YOUR INSTRUCTIONS
In the material below, render the lines as a Markdown table with the columns "Entry" and "Text", starting with the line containing "collector number: 6976" and continuing through the line containing "state / province: Puebla". Number each line in order and skip any blank lines.

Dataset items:
───

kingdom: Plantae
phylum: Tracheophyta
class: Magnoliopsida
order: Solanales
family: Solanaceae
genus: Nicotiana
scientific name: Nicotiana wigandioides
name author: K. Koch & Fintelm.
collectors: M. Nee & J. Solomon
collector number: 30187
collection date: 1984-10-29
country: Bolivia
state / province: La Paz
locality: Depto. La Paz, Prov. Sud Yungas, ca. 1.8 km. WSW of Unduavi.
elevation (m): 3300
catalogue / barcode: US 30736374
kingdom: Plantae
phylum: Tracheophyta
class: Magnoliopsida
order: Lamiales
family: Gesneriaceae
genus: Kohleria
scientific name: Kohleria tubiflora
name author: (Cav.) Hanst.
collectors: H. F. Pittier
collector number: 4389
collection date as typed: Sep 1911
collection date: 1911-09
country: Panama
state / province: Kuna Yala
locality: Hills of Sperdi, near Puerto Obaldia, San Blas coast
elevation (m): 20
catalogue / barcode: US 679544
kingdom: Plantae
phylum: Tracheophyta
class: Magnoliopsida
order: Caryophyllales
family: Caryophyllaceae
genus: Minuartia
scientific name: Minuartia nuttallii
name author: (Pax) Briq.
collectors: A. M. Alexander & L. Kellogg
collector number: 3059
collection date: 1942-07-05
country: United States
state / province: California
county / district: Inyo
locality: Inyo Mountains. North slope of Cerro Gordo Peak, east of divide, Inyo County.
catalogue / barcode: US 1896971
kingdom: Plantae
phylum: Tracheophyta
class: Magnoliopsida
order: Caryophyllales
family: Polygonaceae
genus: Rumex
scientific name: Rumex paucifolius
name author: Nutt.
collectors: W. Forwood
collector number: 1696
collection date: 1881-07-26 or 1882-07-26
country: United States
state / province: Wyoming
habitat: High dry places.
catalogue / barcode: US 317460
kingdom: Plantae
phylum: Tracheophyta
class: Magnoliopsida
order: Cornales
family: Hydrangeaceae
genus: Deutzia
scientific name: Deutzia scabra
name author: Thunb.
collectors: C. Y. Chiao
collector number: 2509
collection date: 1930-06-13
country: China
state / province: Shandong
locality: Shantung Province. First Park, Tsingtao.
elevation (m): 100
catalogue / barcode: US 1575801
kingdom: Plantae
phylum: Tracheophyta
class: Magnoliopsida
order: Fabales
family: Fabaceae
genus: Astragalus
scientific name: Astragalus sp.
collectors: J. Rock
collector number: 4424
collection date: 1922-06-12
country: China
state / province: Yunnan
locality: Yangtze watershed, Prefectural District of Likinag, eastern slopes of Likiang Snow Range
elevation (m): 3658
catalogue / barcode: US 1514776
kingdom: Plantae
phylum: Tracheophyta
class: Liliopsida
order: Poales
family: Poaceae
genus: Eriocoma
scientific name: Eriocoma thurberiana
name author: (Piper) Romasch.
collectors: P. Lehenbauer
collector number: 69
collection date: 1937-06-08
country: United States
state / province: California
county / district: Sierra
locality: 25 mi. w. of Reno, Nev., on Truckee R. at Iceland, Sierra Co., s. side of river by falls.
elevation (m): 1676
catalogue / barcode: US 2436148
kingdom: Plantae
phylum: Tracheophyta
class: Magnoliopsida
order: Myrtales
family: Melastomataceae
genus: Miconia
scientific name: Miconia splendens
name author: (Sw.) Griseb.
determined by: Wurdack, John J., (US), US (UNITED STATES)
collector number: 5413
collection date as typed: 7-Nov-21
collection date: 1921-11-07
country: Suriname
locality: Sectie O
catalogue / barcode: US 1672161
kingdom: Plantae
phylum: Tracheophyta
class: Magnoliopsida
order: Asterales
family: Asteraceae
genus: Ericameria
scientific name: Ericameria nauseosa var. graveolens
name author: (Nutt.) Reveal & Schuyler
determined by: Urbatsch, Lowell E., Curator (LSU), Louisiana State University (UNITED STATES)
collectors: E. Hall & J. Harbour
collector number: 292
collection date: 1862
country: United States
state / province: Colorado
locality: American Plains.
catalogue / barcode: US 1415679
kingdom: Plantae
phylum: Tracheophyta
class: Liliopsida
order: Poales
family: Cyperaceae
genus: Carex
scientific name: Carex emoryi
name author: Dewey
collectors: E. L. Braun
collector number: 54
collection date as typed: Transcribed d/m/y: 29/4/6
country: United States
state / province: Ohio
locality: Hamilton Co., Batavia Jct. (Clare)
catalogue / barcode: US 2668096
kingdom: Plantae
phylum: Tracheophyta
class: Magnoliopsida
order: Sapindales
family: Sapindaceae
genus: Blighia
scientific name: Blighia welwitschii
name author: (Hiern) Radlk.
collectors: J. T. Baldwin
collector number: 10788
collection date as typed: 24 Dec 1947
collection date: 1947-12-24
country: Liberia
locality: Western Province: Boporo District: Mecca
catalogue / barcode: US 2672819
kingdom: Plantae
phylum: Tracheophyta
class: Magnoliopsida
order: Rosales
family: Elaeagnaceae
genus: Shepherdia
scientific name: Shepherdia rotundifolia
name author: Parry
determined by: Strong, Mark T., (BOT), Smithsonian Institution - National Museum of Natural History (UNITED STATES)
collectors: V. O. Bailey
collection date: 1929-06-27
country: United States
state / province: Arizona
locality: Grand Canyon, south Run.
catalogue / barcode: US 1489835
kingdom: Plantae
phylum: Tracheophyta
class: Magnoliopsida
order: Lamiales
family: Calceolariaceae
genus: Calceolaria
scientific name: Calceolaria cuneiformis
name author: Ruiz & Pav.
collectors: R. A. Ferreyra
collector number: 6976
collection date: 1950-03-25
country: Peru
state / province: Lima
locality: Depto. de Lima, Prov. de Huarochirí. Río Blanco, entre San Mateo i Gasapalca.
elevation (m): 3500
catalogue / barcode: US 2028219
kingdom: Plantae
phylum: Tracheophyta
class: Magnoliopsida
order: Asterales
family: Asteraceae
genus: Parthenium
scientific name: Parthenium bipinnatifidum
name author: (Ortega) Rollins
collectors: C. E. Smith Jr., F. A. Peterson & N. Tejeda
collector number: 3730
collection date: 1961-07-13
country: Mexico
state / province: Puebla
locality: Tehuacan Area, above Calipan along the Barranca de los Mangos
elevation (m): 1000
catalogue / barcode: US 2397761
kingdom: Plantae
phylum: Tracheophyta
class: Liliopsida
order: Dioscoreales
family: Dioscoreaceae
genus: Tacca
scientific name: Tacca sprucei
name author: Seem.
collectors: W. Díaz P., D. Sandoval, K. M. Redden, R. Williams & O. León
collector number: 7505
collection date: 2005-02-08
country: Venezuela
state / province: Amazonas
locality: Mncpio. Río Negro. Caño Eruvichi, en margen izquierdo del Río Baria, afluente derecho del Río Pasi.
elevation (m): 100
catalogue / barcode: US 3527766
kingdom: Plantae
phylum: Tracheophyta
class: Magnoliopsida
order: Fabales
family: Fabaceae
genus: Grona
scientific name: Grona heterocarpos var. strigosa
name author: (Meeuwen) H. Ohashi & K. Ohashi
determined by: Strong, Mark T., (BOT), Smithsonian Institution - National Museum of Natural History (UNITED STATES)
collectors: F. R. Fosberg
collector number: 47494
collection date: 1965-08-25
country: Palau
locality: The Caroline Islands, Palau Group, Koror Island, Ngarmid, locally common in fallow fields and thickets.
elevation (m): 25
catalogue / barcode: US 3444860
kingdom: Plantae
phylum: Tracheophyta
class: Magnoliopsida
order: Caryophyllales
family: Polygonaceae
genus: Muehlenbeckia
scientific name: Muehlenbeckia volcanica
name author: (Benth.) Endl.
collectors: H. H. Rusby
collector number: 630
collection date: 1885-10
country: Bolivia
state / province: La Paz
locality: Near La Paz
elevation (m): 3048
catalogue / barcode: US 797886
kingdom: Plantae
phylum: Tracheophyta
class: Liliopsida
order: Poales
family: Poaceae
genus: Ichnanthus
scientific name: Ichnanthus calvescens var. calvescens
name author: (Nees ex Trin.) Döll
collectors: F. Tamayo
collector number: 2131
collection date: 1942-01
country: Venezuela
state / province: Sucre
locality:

───

SOLUTION TO THIS EXERCISE
| Entry | Text |
|---|---|
| 1 | collector number: 6976 |
| 2 | collection date: 1950-03-25 |
| 3 | country: Peru |
| 4 | state / province: Lima |
| 5 | locality: Depto. de Lima, Prov. de Huarochirí. Río Blanco, entre San Mateo i Gasapalca. |
| 6 | elevation (m): 3500 |
| 7 | catalogue / barcode: US 2028219 |
| 8 | kingdom: Plantae |
| 9 | phylum: Tracheophyta |
| 10 | class: Magnoliopsida |
| 11 | order: Asterales |
| 12 | family: Asteraceae |
| 13 | genus: Parthenium |
| 14 | scientific name: Parthenium bipinnatifidum |
| 15 | name author: (Ortega) Rollins |
| 16 | collectors: C. E. Smith Jr., F. A. Peterson & N. Tejeda |
| 17 | collector number: 3730 |
| 18 | collection date: 1961-07-13 |
| 19 | country: Mexico |
| 20 | state / province: Puebla |